=== Begin Enclosure ===
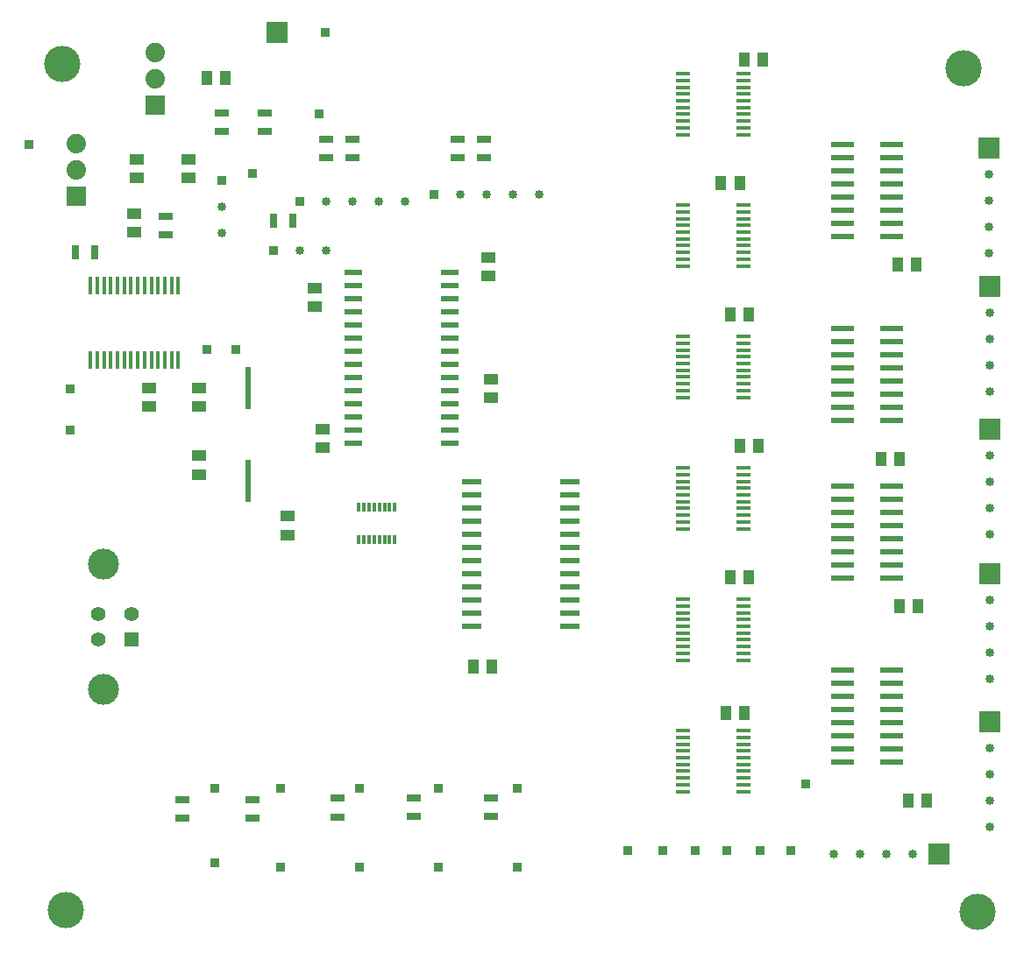
<source format=gbr>
%TF.GenerationSoftware,KiCad,Pcbnew,(6.0.2)*%
%TF.CreationDate,2023-01-31T11:03:36+01:00*%
%TF.ProjectId,schematic,73636865-6d61-4746-9963-2e6b69636164,rev?*%
%TF.SameCoordinates,Original*%
%TF.FileFunction,Soldermask,Top*%
%TF.FilePolarity,Negative*%
%FSLAX46Y46*%
G04 Gerber Fmt 4.6, Leading zero omitted, Abs format (unit mm)*
G04 Created by KiCad (PCBNEW (6.0.2)) date 2023-01-31 11:03:36*
%MOMM*%
%LPD*%
G01*
G04 APERTURE LIST*
%ADD10R,0.850000X0.850000*%
%ADD11R,1.112000X1.447800*%
%ADD12R,2.184400X0.558800*%
%ADD13R,1.320800X0.355600*%
%ADD14O,0.850000X0.850000*%
%ADD15R,0.304800X0.972299*%
%ADD16R,1.397000X0.758800*%
%ADD17R,1.447800X1.112000*%
%ADD18R,2.000000X2.000000*%
%ADD19R,0.450000X1.750000*%
%ADD20R,0.758800X1.397000*%
%ADD21R,1.879600X1.879600*%
%ADD22C,1.879600*%
%ADD23C,3.500000*%
%ADD24R,1.899999X0.599999*%
%ADD25R,1.400000X1.400000*%
%ADD26C,1.400000*%
%ADD27C,3.000000*%
%ADD28R,1.759699X0.558000*%
%ADD29R,0.609600X4.111599*%
G04 APERTURE END LIST*
D10*
%TO.C,SW_1*%
X74340000Y-120220000D03*
%TD*%
D11*
%TO.C,C22*%
X136698900Y-113800000D03*
X134901100Y-113800000D03*
%TD*%
%TO.C,C17*%
X117741100Y-92220000D03*
X119538900Y-92220000D03*
%TD*%
D12*
%TO.C,U14*%
X128574500Y-50435100D03*
X128574500Y-51705100D03*
X128574500Y-52975100D03*
X128574500Y-54245100D03*
X128574500Y-55515100D03*
X128574500Y-56785100D03*
X128574500Y-58055100D03*
X128574500Y-59325100D03*
X133298900Y-59325100D03*
X133298900Y-58055100D03*
X133298900Y-56785100D03*
X133298900Y-55515100D03*
X133298900Y-54245100D03*
X133298900Y-52975100D03*
X133298900Y-51705100D03*
X133298900Y-50435100D03*
%TD*%
D11*
%TO.C,C18*%
X117341100Y-105380000D03*
X119138900Y-105380000D03*
%TD*%
%TO.C,C21*%
X135898900Y-95000000D03*
X134101100Y-95000000D03*
%TD*%
D10*
%TO.C,TP1*%
X50000000Y-50400000D03*
%TD*%
%TO.C,TP1.1*%
X74340000Y-112600000D03*
%TD*%
D13*
%TO.C,U9*%
X113204400Y-56275000D03*
X113204400Y-56925001D03*
X113204400Y-57574999D03*
X113204400Y-58225001D03*
X113204400Y-58874999D03*
X113204400Y-59524998D03*
X113204400Y-60174999D03*
X113204400Y-60824998D03*
X113204400Y-61474999D03*
X113204400Y-62124998D03*
X118995600Y-62125000D03*
X118995600Y-61475002D03*
X118995600Y-60825001D03*
X118995600Y-60175002D03*
X118995600Y-59525001D03*
X118995600Y-58875002D03*
X118995600Y-58225001D03*
X118995600Y-57575002D03*
X118995600Y-56925001D03*
X118995600Y-56275002D03*
%TD*%
D10*
%TO.C,J1*%
X76200000Y-55880000D03*
D14*
X78740000Y-55880000D03*
X81280000Y-55880000D03*
X83820000Y-55880000D03*
X86360000Y-55880000D03*
%TD*%
D15*
%TO.C,U7*%
X81849559Y-88540251D03*
X82349685Y-88540251D03*
X82849811Y-88540251D03*
X83349937Y-88540251D03*
X83850063Y-88540251D03*
X84350189Y-88540251D03*
X84850315Y-88540251D03*
X85350441Y-88540251D03*
X85350441Y-85459749D03*
X84850315Y-85459749D03*
X84350189Y-85459749D03*
X83850063Y-85459749D03*
X83349937Y-85459749D03*
X82849811Y-85459749D03*
X82349685Y-85459749D03*
X81849559Y-85459749D03*
%TD*%
D16*
%TO.C,R1*%
X78740000Y-49899900D03*
X78740000Y-51700100D03*
%TD*%
D13*
%TO.C,U11*%
X113204400Y-81675000D03*
X113204400Y-82325001D03*
X113204400Y-82974999D03*
X113204400Y-83625001D03*
X113204400Y-84274999D03*
X113204400Y-84924998D03*
X113204400Y-85574999D03*
X113204400Y-86224998D03*
X113204400Y-86874999D03*
X113204400Y-87524998D03*
X118995600Y-87525000D03*
X118995600Y-86875002D03*
X118995600Y-86225001D03*
X118995600Y-85575002D03*
X118995600Y-84925001D03*
X118995600Y-84275002D03*
X118995600Y-83625001D03*
X118995600Y-82975002D03*
X118995600Y-82325001D03*
X118995600Y-81675002D03*
%TD*%
D17*
%TO.C,C3*%
X66400000Y-75698900D03*
X66400000Y-73901100D03*
%TD*%
D18*
%TO.C,J11*%
X137880000Y-119000000D03*
D14*
X135340000Y-119000000D03*
X132800000Y-119000000D03*
X130260000Y-119000000D03*
X127720000Y-119000000D03*
%TD*%
D10*
%TO.C,TP6*%
X107800000Y-118600000D03*
%TD*%
%TO.C,TP2*%
X71600000Y-53200000D03*
%TD*%
D19*
%TO.C,U5*%
X64425000Y-64000000D03*
X63775000Y-64000000D03*
X63125000Y-64000000D03*
X62475000Y-64000000D03*
X61825000Y-64000000D03*
X61175000Y-64000000D03*
X60525000Y-64000000D03*
X59875000Y-64000000D03*
X59225000Y-64000000D03*
X58575000Y-64000000D03*
X57925000Y-64000000D03*
X57275000Y-64000000D03*
X56625000Y-64000000D03*
X55975000Y-64000000D03*
X55975000Y-71200000D03*
X56625000Y-71200000D03*
X57275000Y-71200000D03*
X57925000Y-71200000D03*
X58575000Y-71200000D03*
X59225000Y-71200000D03*
X59875000Y-71200000D03*
X60525000Y-71200000D03*
X61175000Y-71200000D03*
X61825000Y-71200000D03*
X62475000Y-71200000D03*
X63125000Y-71200000D03*
X63775000Y-71200000D03*
X64425000Y-71200000D03*
%TD*%
D10*
%TO.C,J5*%
X73660000Y-60600000D03*
D14*
X76200000Y-60600000D03*
X78740000Y-60600000D03*
%TD*%
D20*
%TO.C,R7*%
X73674400Y-57800000D03*
X75474600Y-57800000D03*
%TD*%
D18*
%TO.C,J9*%
X142800000Y-77902500D03*
D14*
X142800000Y-80442500D03*
X142800000Y-82982500D03*
X142800000Y-85522500D03*
X142800000Y-88062500D03*
%TD*%
D16*
%TO.C,R9*%
X91440000Y-51700100D03*
X91440000Y-49899900D03*
%TD*%
D17*
%TO.C,C7*%
X65400000Y-51802200D03*
X65400000Y-53600000D03*
%TD*%
D16*
%TO.C,R8*%
X93980000Y-51700100D03*
X93980000Y-49899900D03*
%TD*%
D11*
%TO.C,C10*%
X92952200Y-100850000D03*
X94750000Y-100850000D03*
%TD*%
D21*
%TO.C,U2*%
X62200000Y-46600000D03*
D22*
X62200000Y-44060000D03*
X62200000Y-41520000D03*
%TD*%
D17*
%TO.C,C12*%
X94600000Y-74898900D03*
X94600000Y-73101100D03*
%TD*%
%TO.C,C13*%
X75000000Y-88122200D03*
X75000000Y-86324400D03*
%TD*%
D12*
%TO.C,U16*%
X128574500Y-83455100D03*
X128574500Y-84725100D03*
X128574500Y-85995100D03*
X128574500Y-87265100D03*
X128574500Y-88535100D03*
X128574500Y-89805100D03*
X128574500Y-91075100D03*
X128574500Y-92345100D03*
X133298900Y-92345100D03*
X133298900Y-91075100D03*
X133298900Y-89805100D03*
X133298900Y-88535100D03*
X133298900Y-87265100D03*
X133298900Y-85995100D03*
X133298900Y-84725100D03*
X133298900Y-83455100D03*
%TD*%
D10*
%TO.C,TP3*%
X78000000Y-47400000D03*
%TD*%
%TO.C,TP9*%
X117400000Y-118600000D03*
%TD*%
D11*
%TO.C,C14*%
X120898900Y-42200000D03*
X119101100Y-42200000D03*
%TD*%
D10*
%TO.C,J15*%
X54000000Y-78000000D03*
%TD*%
D16*
%TO.C,R11*%
X79800000Y-115400200D03*
X79800000Y-113600000D03*
%TD*%
D10*
%TO.C,TP4.1*%
X97200000Y-112600000D03*
%TD*%
%TO.C,J3*%
X68600000Y-53860000D03*
D14*
X68600000Y-56400000D03*
X68600000Y-58940000D03*
%TD*%
D10*
%TO.C,SW_2*%
X81960000Y-120220000D03*
%TD*%
D13*
%TO.C,U10*%
X113204400Y-68975000D03*
X113204400Y-69625001D03*
X113204400Y-70274999D03*
X113204400Y-70925001D03*
X113204400Y-71574999D03*
X113204400Y-72224998D03*
X113204400Y-72874999D03*
X113204400Y-73524998D03*
X113204400Y-74174999D03*
X113204400Y-74824998D03*
X118995600Y-74825000D03*
X118995600Y-74175002D03*
X118995600Y-73525001D03*
X118995600Y-72875002D03*
X118995600Y-72225001D03*
X118995600Y-71575002D03*
X118995600Y-70925001D03*
X118995600Y-70275002D03*
X118995600Y-69625001D03*
X118995600Y-68975002D03*
%TD*%
D10*
%TO.C,SW_3*%
X89580000Y-120220000D03*
%TD*%
D23*
%TO.C,H1*%
X53200000Y-42600000D03*
%TD*%
D10*
%TO.C,TP11*%
X123600000Y-118600000D03*
%TD*%
D17*
%TO.C,C4*%
X66400000Y-80477800D03*
X66400000Y-82275600D03*
%TD*%
D24*
%TO.C,U6*%
X102250001Y-96985000D03*
X102250001Y-95715000D03*
X102250001Y-94445000D03*
X102250001Y-93175000D03*
X102250001Y-91905000D03*
X102250001Y-90635000D03*
X102250001Y-89365000D03*
X102250001Y-88095000D03*
X102250001Y-86825000D03*
X102250001Y-85555000D03*
X102250001Y-84285000D03*
X102250001Y-83015000D03*
X92750002Y-83015000D03*
X92750002Y-84285000D03*
X92750002Y-85555000D03*
X92750002Y-86825000D03*
X92750002Y-88095000D03*
X92750002Y-89365000D03*
X92750002Y-90635000D03*
X92750002Y-91905000D03*
X92750002Y-93175000D03*
X92750002Y-94445000D03*
X92750002Y-95715000D03*
X92750002Y-96985000D03*
%TD*%
D10*
%TO.C,J14*%
X54000000Y-74000000D03*
%TD*%
D18*
%TO.C,J7*%
X142740000Y-50702500D03*
D14*
X142740000Y-53242500D03*
X142740000Y-55782500D03*
X142740000Y-58322500D03*
X142740000Y-60862500D03*
%TD*%
D10*
%TO.C,SW_5*%
X68000000Y-119800000D03*
%TD*%
D17*
%TO.C,C1*%
X60400000Y-51800000D03*
X60400000Y-53597800D03*
%TD*%
D11*
%TO.C,C20*%
X134098900Y-80800000D03*
X132301100Y-80800000D03*
%TD*%
D21*
%TO.C,U1*%
X54600000Y-55400000D03*
D22*
X54600000Y-52860000D03*
X54600000Y-50320000D03*
%TD*%
D20*
%TO.C,R4*%
X56325600Y-60800000D03*
X54525400Y-60800000D03*
%TD*%
D10*
%TO.C,TP2.1*%
X81960000Y-112600000D03*
%TD*%
%TO.C,TP5.1*%
X68000000Y-112600000D03*
%TD*%
D13*
%TO.C,U13*%
X113204400Y-107075000D03*
X113204400Y-107725001D03*
X113204400Y-108374999D03*
X113204400Y-109025001D03*
X113204400Y-109674999D03*
X113204400Y-110324998D03*
X113204400Y-110974999D03*
X113204400Y-111624998D03*
X113204400Y-112274999D03*
X113204400Y-112924998D03*
X118995600Y-112925000D03*
X118995600Y-112275002D03*
X118995600Y-111625001D03*
X118995600Y-110975002D03*
X118995600Y-110325001D03*
X118995600Y-109675002D03*
X118995600Y-109025001D03*
X118995600Y-108375002D03*
X118995600Y-107725001D03*
X118995600Y-107075002D03*
%TD*%
D10*
%TO.C,SW_4*%
X97200000Y-120220000D03*
%TD*%
D23*
%TO.C,H2*%
X140300000Y-43000000D03*
%TD*%
D17*
%TO.C,C11*%
X94400000Y-61277800D03*
X94400000Y-63075600D03*
%TD*%
D16*
%TO.C,R5*%
X72759900Y-49160100D03*
X72759900Y-47359900D03*
%TD*%
D13*
%TO.C,U12*%
X113204400Y-94375000D03*
X113204400Y-95025001D03*
X113204400Y-95674999D03*
X113204400Y-96325001D03*
X113204400Y-96974999D03*
X113204400Y-97624998D03*
X113204400Y-98274999D03*
X113204400Y-98924998D03*
X113204400Y-99574999D03*
X113204400Y-100224998D03*
X118995600Y-100225000D03*
X118995600Y-99575002D03*
X118995600Y-98925001D03*
X118995600Y-98275002D03*
X118995600Y-97625001D03*
X118995600Y-96975002D03*
X118995600Y-96325001D03*
X118995600Y-95675002D03*
X118995600Y-95025001D03*
X118995600Y-94375002D03*
%TD*%
D11*
%TO.C,C16*%
X117741100Y-66820000D03*
X119538900Y-66820000D03*
%TD*%
D17*
%TO.C,C2*%
X60200000Y-58898900D03*
X60200000Y-57101100D03*
%TD*%
D18*
%TO.C,J2*%
X74000000Y-39600000D03*
%TD*%
D11*
%TO.C,C15*%
X116842200Y-54120000D03*
X118640000Y-54120000D03*
%TD*%
D23*
%TO.C,H4*%
X53600000Y-124400000D03*
%TD*%
D16*
%TO.C,R6*%
X68600000Y-47359900D03*
X68600000Y-49160100D03*
%TD*%
D25*
%TO.C,UART*%
X59882500Y-98250000D03*
D26*
X59882500Y-95750000D03*
X56682500Y-95750000D03*
X56682500Y-98250000D03*
D27*
X57172500Y-103020000D03*
X57172500Y-90980000D03*
%TD*%
D10*
%TO.C,J13*%
X78600000Y-39600000D03*
%TD*%
D16*
%TO.C,R2*%
X81280000Y-49899900D03*
X81280000Y-51700100D03*
%TD*%
D28*
%TO.C,U3*%
X81373649Y-62745000D03*
X81373649Y-64015000D03*
X81373649Y-65285000D03*
X81373649Y-66555000D03*
X81373649Y-67825000D03*
X81373649Y-69095000D03*
X81373649Y-70365000D03*
X81373649Y-71635000D03*
X81373649Y-72905000D03*
X81373649Y-74175000D03*
X81373649Y-75445000D03*
X81373649Y-76715000D03*
X81373649Y-77985000D03*
X81373649Y-79255000D03*
X90626351Y-79255000D03*
X90626351Y-77985000D03*
X90626351Y-76715000D03*
X90626351Y-75445000D03*
X90626351Y-74175000D03*
X90626351Y-72905000D03*
X90626351Y-71635000D03*
X90626351Y-70365000D03*
X90626351Y-69095000D03*
X90626351Y-67825000D03*
X90626351Y-66555000D03*
X90626351Y-65285000D03*
X90626351Y-64015000D03*
X90626351Y-62745000D03*
%TD*%
D10*
%TO.C,TP10*%
X120600000Y-118600000D03*
%TD*%
D18*
%TO.C,J12*%
X142800000Y-91902500D03*
D14*
X142800000Y-94442500D03*
X142800000Y-96982500D03*
X142800000Y-99522500D03*
X142800000Y-102062500D03*
%TD*%
D11*
%TO.C,C19*%
X135698900Y-62000000D03*
X133901100Y-62000000D03*
%TD*%
D10*
%TO.C,TP5*%
X67200000Y-70200000D03*
%TD*%
D23*
%TO.C,H3*%
X141600000Y-124600000D03*
%TD*%
D16*
%TO.C,R12*%
X87200000Y-115325600D03*
X87200000Y-113525400D03*
%TD*%
D13*
%TO.C,U8*%
X113204400Y-43575000D03*
X113204400Y-44225001D03*
X113204400Y-44874999D03*
X113204400Y-45525001D03*
X113204400Y-46174999D03*
X113204400Y-46824998D03*
X113204400Y-47474999D03*
X113204400Y-48124998D03*
X113204400Y-48774999D03*
X113204400Y-49424998D03*
X118995600Y-49425000D03*
X118995600Y-48775002D03*
X118995600Y-48125001D03*
X118995600Y-47475002D03*
X118995600Y-46825001D03*
X118995600Y-46175002D03*
X118995600Y-45525001D03*
X118995600Y-44875002D03*
X118995600Y-44225001D03*
X118995600Y-43575002D03*
%TD*%
D16*
%TO.C,R10*%
X71600000Y-115525600D03*
X71600000Y-113725400D03*
%TD*%
D10*
%TO.C,TP7*%
X111200000Y-118600000D03*
%TD*%
D18*
%TO.C,J8*%
X142800000Y-64102500D03*
D14*
X142800000Y-66642500D03*
X142800000Y-69182500D03*
X142800000Y-71722500D03*
X142800000Y-74262500D03*
%TD*%
D17*
%TO.C,C9*%
X61600000Y-75698900D03*
X61600000Y-73901100D03*
%TD*%
D16*
%TO.C,R14*%
X64800000Y-115500100D03*
X64800000Y-113699900D03*
%TD*%
D18*
%TO.C,J10*%
X142800000Y-106190000D03*
D14*
X142800000Y-108730000D03*
X142800000Y-111270000D03*
X142800000Y-113810000D03*
X142800000Y-116350000D03*
%TD*%
D29*
%TO.C,U4*%
X71200000Y-73905800D03*
X71200000Y-82894200D03*
%TD*%
D16*
%TO.C,R3*%
X63200000Y-59125600D03*
X63200000Y-57325400D03*
%TD*%
D10*
%TO.C,TP4*%
X70000000Y-70200000D03*
%TD*%
D17*
%TO.C,C5*%
X78400000Y-77901100D03*
X78400000Y-79698900D03*
%TD*%
D10*
%TO.C,J16*%
X125000000Y-112200000D03*
%TD*%
D11*
%TO.C,0.1uF1*%
X118640000Y-79520000D03*
X120437800Y-79520000D03*
%TD*%
D10*
%TO.C,TP3.1*%
X89580000Y-112600000D03*
%TD*%
%TO.C,TP8*%
X114400000Y-118600000D03*
%TD*%
D17*
%TO.C,C6*%
X77600000Y-66098900D03*
X77600000Y-64301100D03*
%TD*%
D16*
%TO.C,R13*%
X94600000Y-115325600D03*
X94600000Y-113525400D03*
%TD*%
D10*
%TO.C,J4*%
X89120000Y-55200000D03*
D14*
X91660000Y-55200000D03*
X94200000Y-55200000D03*
X96740000Y-55200000D03*
X99280000Y-55200000D03*
%TD*%
D12*
%TO.C,U15*%
X128574500Y-68215100D03*
X128574500Y-69485100D03*
X128574500Y-70755100D03*
X128574500Y-72025100D03*
X128574500Y-73295100D03*
X128574500Y-74565100D03*
X128574500Y-75835100D03*
X128574500Y-77105100D03*
X133298900Y-77105100D03*
X133298900Y-75835100D03*
X133298900Y-74565100D03*
X133298900Y-73295100D03*
X133298900Y-72025100D03*
X133298900Y-70755100D03*
X133298900Y-69485100D03*
X133298900Y-68215100D03*
%TD*%
%TO.C,U17*%
X128574500Y-101235100D03*
X128574500Y-102505100D03*
X128574500Y-103775100D03*
X128574500Y-105045100D03*
X128574500Y-106315100D03*
X128574500Y-107585100D03*
X128574500Y-108855100D03*
X128574500Y-110125100D03*
X133298900Y-110125100D03*
X133298900Y-108855100D03*
X133298900Y-107585100D03*
X133298900Y-106315100D03*
X133298900Y-105045100D03*
X133298900Y-103775100D03*
X133298900Y-102505100D03*
X133298900Y-101235100D03*
%TD*%
D11*
%TO.C,C8*%
X69000000Y-44000000D03*
X67202200Y-44000000D03*
%TD*%
M02*

</source>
=== End Enclosure ===
> What is required: Everything from the line with "X90626351Y-69095000D03*" through the line with "X87200000Y-113525400D03*" in the listing above must be retyped exactly, with nothing added.

> Answer space:
X90626351Y-69095000D03*
X90626351Y-67825000D03*
X90626351Y-66555000D03*
X90626351Y-65285000D03*
X90626351Y-64015000D03*
X90626351Y-62745000D03*
%TD*%
D10*
%TO.C,TP10*%
X120600000Y-118600000D03*
%TD*%
D18*
%TO.C,J12*%
X142800000Y-91902500D03*
D14*
X142800000Y-94442500D03*
X142800000Y-96982500D03*
X142800000Y-99522500D03*
X142800000Y-102062500D03*
%TD*%
D11*
%TO.C,C19*%
X135698900Y-62000000D03*
X133901100Y-62000000D03*
%TD*%
D10*
%TO.C,TP5*%
X67200000Y-70200000D03*
%TD*%
D23*
%TO.C,H3*%
X141600000Y-124600000D03*
%TD*%
D16*
%TO.C,R12*%
X87200000Y-115325600D03*
X87200000Y-113525400D03*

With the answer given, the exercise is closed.